◆ **What you are asked to do**: Transcribe the data exactly, omitting whatever pictures it holds.

◆ **Supplied information**:
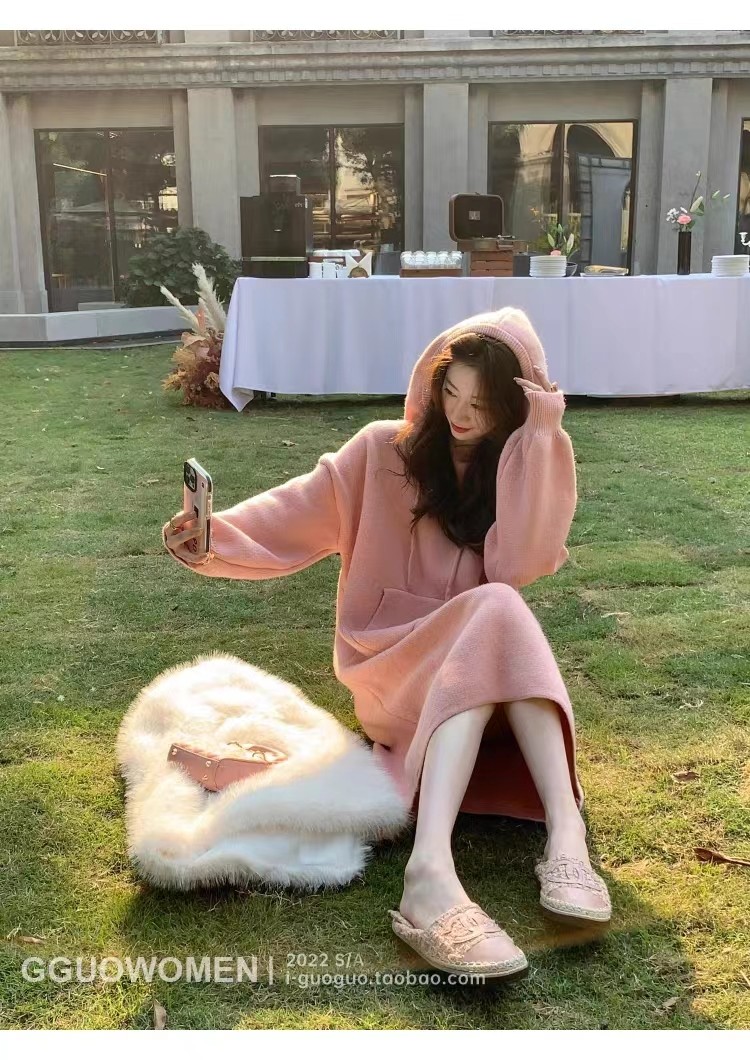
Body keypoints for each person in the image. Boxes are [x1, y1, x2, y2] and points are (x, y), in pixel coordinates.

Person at [163, 306, 611, 981]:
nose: (460, 414)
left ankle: (566, 839)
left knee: (499, 603)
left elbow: (520, 563)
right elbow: (294, 512)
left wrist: (540, 442)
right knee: (497, 608)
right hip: (390, 675)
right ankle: (432, 869)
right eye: (450, 392)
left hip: (478, 689)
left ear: (513, 408)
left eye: (482, 404)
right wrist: (209, 537)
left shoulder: (518, 464)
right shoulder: (380, 451)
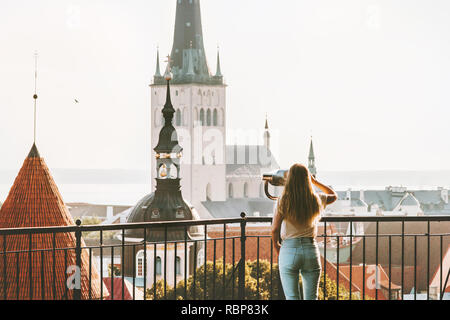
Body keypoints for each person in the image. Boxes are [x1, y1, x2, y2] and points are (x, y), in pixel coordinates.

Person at [271, 163, 337, 300]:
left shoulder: (283, 201)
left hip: (289, 249)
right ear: (307, 179)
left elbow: (275, 229)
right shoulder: (315, 199)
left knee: (292, 297)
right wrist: (315, 181)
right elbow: (333, 195)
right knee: (312, 297)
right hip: (310, 249)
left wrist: (277, 246)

◆ **Result for this task**:
Body keypoints for each person in the image. Boxes are [x1, y1, x2, y2] and points are (x, y), in pixel coordinates.

Person at [163, 306, 611, 981]:
nose: (460, 414)
left ankle: (566, 839)
left knee: (499, 603)
left elbow: (520, 563)
right elbow: (294, 512)
left wrist: (540, 442)
right knee: (497, 608)
right hip: (390, 675)
right ankle: (432, 869)
right eye: (450, 392)
left hip: (478, 689)
left ear: (513, 408)
left eye: (482, 404)
right wrist: (209, 537)
left shoulder: (518, 464)
right shoulder: (380, 451)
Body keypoints for each person in the image. Boxes are [x1, y1, x2, y2] and points are (x, y), in pixel coordinates.

Person at [271, 163, 337, 300]:
left shoulder: (283, 201)
left hip: (289, 249)
right ear: (307, 179)
left elbow: (275, 229)
right shoulder: (315, 199)
left knee: (292, 297)
right wrist: (315, 181)
right elbow: (333, 195)
right knee: (312, 297)
right hip: (310, 249)
left wrist: (277, 246)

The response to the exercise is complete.